D'une part, elle écarte le principe du consentement des Etats, qui constitue le socle sur lequel s'est construit le droit international. A propos de la coutume, largement étudiée dans l'article, les Etats observent que la notion de "pratique des Etats" tend à évoluer. Cet élément de définition de la coutume est considéré comme présent non pas seulement si les Etats agissent conformément à la norme mais aussi lorsque leurs agents se déclarent en faveur de cette norme. On ne prend plus en considération ce que les Etats font, mais ce que leurs agents disent. La norme coutumière devient ainsi un produit de la rhétorique et non pas de la pratique des Etats.
D'autre part, sur un plan plus pratique, il est désormais très tentant d'invoquer cette prétendue supériorité de la norme internationale pour contourner l'opposition d'un parlement démocratiquement élu. Nos auteurs citent ainsi l'action du Comité des droits de l'enfant qui en 2002 estimait que les priorités budgétaires britanniques portaient atteinte aux droits des enfants et qui exigeait des explications de la part du gouvernement Blair. La finalité de la démarche était d'imposer au parlement britannique une nouvelle politique budgétaire, alors même que cette compétence est celle du parlement britannique.
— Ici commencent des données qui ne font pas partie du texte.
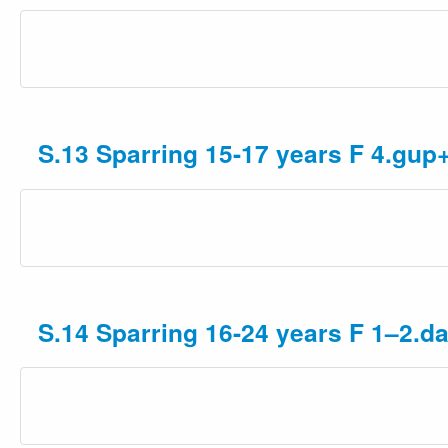
S.13 Sparring 15-17 years F 4.gup
S.14 Sparring 16-24 years F 1–2.d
La même critique est évidemment développée à propos de l'Europe, la production de normes appartenant essentiellement à des corps administratifs et à des tribunaux supra-nationaux. Et nos auteurs de dénoncer ces juges nationaux qui renforcent le pouvoir de la CEDH ou de la CJUE, au détriment de leurs propres parlements.
La protection du principe démocratique
Souvenons nous que l'âge d'or des libertés publiques en France fut précisément la IIIè République, l'époque qui a vu l'avènement de la liberté syndicale, de la liberté d'association, et du principe de laïcité, pour ne citer que les textes les plus connus. Or, ces textes sont d'origine législative, dès lors que la loi était alors la norme suprême. Aujourd'hui, la loi n'a pas disparu dans ce domaine, et on songe par exemple à l'abolition de la peine de mort ou à l'adoption toute récente du mariage pour tous. Ce caractère démocratique fait la puissance de la loi, et l'article de John Kyl, Douglas Feith, and John Fonte a le mérite d'inciter à la réflexion sur les moyens de développer le principe démocratique au niveau international, et de le protéger au plan interne.